Economy

The Mattress Racket -- Why You End up Paying a Lot More for a Bed Than You Should

It's so hard to figure out what is good value among the piles of blindingly expensive mattresses emblazoned with smart terminology and little scientific proof for their claims.

A good night's sleep doesn't come cheap these days. Millions of consumers each year find themselves captive to a mattress industry which has continued to roll out blindingly expensive beds emblazoned with ads promising smart terminology and little scientific proof. It's a consumer conundrum made worse by the industry's arbitrary pricing, which hawks mattresses from several hundred to several thousand dollars, and deliberately confusing model lineups. It's all designed to sustain an economic arrangement, argued a Consumer Reports feature published in May, in which the difference between a $2,000 and $1,000 mattress in "less than you might think."

"Mattresses are unarguably one of the most difficult consumer products to buy, because of the name game," Consumer Reports managing editor Steven H. Saltzman told AlterNet. "Model names tend to change from chain to chain, because you can't see under the hood. It's all a mishmash of foam, fiber and fill. And prices can vary by 50 even 60 percent from one day to the next."

It's because of problems like these and more that burnt shoppers have steadily warned potential consumers about the singularly strange screw job. "Did you know that you could pay $1,300 for a mattress in store A when store B sells what is basically the same model (besides the model name and some cosmetic variations) by the same manufacturer, for less than $700?" argues one handy site called The Mattress Scam "It makes buying a car like a day at the spa."

Problematizing the process are suspicious mattress markups, sometimes ranging from from 100 to 200 percent, which allow retailers to blather about slashing prices to cut shoppers great deals. To make matters worse, rifle through Sealy and Simmons' respective websites, and you'll find that details like coil counts and more are either disappeared or couched in confusing and often hilarious language. It's bad enough that the tongue-twisting Limited-Edition Golden Collection Elegance mattress has three apparent brand names behind it -- Simmons, Stearns & Foster -- but not knowing how many coils are in its "Intellicoil" system, which features a "proprietary coil-in-a-coil design," is another problem on top of a heap of them. For good reason, according to Saltzman.

"In terms of profitability, I can tell you this," he said. "Furniture stores make more money selling mattresses than any other product, according to experts."

Like any other industry, locking in that profitability is the mattress industry's prime motivator. Requests for disclosure on markup rates, model variations and more for the purposes of this article went unheeded by Simmons and Sealy, but that's no surprise. Secrecy and obfuscation are potent weapons against the transparency that compromises industry profitability of any kind. Which is a short way of saying that you can expect the situation to further worsen outside of the furniture store. There's plenty of blame to go around, but it's all designed to keep you and the true value of the product you're buying separate and unequal.

§ Tasks to carry out:
1. Please copy the article on mattress pricing between "Problematizing the process" and "according to Saltzman.", inclusive, switching "Intellicoil" to "Ultracoil".
2. Extend the article on mattress pricing, beginning right after its last sentence.
The lines that follow come from a different source.

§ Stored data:
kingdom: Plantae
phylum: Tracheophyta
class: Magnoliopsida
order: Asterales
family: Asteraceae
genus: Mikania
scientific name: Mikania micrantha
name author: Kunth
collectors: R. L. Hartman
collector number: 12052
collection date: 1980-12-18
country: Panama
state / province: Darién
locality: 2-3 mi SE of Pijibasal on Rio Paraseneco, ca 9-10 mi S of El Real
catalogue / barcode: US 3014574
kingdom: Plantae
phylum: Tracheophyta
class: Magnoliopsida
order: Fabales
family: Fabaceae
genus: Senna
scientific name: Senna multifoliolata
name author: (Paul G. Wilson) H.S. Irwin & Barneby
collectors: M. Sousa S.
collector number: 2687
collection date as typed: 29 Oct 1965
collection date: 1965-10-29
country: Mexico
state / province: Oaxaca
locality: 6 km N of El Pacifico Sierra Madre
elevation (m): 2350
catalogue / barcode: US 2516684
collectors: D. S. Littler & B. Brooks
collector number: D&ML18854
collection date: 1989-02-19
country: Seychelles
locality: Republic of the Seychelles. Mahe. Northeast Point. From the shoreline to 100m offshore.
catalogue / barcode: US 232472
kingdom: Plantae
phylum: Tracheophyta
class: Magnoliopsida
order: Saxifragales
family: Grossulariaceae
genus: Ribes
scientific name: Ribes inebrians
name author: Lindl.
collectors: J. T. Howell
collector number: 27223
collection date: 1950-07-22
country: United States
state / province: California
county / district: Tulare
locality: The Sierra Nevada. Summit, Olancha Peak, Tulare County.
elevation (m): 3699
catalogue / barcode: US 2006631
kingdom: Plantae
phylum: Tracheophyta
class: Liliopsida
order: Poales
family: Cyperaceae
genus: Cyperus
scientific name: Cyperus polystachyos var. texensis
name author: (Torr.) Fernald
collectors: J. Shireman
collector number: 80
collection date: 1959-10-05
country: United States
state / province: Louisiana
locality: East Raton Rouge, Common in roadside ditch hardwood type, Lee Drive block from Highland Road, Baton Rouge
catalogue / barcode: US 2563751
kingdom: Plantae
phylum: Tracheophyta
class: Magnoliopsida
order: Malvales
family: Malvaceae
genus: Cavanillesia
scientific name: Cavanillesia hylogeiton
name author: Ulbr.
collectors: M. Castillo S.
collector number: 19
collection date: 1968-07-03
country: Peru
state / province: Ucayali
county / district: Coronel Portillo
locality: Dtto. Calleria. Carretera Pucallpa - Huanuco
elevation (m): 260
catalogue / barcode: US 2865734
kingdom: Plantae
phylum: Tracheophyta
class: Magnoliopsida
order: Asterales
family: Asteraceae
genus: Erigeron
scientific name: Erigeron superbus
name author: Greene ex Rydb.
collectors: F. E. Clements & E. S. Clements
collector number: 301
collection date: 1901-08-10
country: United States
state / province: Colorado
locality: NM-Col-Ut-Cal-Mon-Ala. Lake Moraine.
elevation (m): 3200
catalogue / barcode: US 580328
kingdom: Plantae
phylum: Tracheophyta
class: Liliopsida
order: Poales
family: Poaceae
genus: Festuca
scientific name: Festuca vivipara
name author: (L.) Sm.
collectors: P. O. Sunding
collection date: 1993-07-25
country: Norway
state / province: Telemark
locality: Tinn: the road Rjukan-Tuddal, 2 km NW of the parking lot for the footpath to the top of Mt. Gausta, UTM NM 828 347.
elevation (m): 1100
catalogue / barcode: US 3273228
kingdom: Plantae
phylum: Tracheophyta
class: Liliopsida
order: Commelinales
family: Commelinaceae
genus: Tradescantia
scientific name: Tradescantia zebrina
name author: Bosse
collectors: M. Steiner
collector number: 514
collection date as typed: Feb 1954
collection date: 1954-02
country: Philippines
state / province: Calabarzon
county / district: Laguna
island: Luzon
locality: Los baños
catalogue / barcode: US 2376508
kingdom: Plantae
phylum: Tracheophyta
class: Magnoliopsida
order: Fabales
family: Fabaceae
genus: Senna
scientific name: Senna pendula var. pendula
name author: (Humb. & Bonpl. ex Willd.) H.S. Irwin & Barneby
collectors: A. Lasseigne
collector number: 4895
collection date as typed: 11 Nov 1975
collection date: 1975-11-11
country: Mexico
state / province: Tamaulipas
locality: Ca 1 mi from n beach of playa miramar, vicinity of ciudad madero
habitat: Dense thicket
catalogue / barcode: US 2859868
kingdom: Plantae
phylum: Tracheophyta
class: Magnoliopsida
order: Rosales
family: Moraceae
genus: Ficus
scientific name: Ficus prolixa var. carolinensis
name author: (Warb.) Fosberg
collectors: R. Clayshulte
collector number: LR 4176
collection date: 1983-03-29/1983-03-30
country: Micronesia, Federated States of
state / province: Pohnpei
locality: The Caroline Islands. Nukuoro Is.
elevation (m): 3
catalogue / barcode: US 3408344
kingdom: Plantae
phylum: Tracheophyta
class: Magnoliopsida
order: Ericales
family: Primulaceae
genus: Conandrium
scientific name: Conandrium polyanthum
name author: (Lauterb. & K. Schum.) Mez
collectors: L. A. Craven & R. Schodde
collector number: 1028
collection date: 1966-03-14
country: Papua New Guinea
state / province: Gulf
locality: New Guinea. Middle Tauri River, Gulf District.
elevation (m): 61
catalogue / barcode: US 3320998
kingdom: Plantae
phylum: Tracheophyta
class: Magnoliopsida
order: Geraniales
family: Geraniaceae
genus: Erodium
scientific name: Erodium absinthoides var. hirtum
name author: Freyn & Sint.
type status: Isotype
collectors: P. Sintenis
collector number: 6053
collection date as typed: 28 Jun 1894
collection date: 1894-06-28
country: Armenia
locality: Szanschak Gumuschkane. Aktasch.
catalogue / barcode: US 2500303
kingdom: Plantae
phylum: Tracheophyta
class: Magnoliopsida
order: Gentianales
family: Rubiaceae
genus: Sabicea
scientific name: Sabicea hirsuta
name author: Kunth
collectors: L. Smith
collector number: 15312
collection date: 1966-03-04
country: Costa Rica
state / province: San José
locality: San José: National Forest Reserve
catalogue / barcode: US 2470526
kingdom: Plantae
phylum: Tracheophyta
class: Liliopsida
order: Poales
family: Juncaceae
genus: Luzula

§ Responses by task:
1.
Problematizing the process are suspicious mattress markups, sometimes ranging from from 100 to 200 percent, which allow retailers to blather about slashing prices to cut shoppers great deals. To make matters worse, rifle through Sealy and Simmons' respective websites, and you'll find that details like coil counts and more are either disappeared or couched in confusing and often hilarious language. It's bad enough that the tongue-twisting Limited-Edition Golden Collection Elegance mattress has three apparent brand names behind it -- Simmons, Stearns & Foster -- but not knowing how many coils are in its "Ultracoil" system, which features a "proprietary coil-in-a-coil design," is another problem on top of a heap of them. For good reason, according to Saltzman.

2.
"At one time, mattresses were unique," said Saltzman, "that is, just about the only product that was sold under different names at different stores. These days, however, we see more and more large-box retailers offering products -- everything from computers to TVs to clothes -- with unique name and model numbers. These mega-merchants have so much buying clout that they can prompt manufacturers to tweak products in little ways, or package them with distinct accessories, so they can carry unique names that thwart comparison shopping. Why do they get away with it? There are no regulations that bar such practices. They can do whatever they want."

The all-important job of consumer protection is the prime directive of the U.S. Federal Trade Commission, which has been more interested in nailing mattress resellers than the industry's anti-consumer practices. (Its first mattress shopping tip? "Shop around.") Fixing the mattress industry evidently pales in comparison to fixing what the FTC calls the renovated mattress industry But given all the rapacious industry scams that have severely downsized American wallets, it makes sense that making mattresses make sense is way down on the FTC's to-do list. Mattresses are major purchases, to be sure, but they are ironically so ubiquitous as to be nearly invisible.

"We at Consumer Reports have long advocated that the retailers and big brands like Sealy, Serta, Simmons and Spring Air change they way they do business," Saltzman told AlterNet. "That is, maintain the same mattress names across all channels. But retailers are the ones who demand these unique products. The manufacturers, in order to stay in business, give their customers what they want."

Scott Thill runs the online mag Morphizm.com. His writing has appeared on Salon, XLR8R, All Music Guide, Wired and others.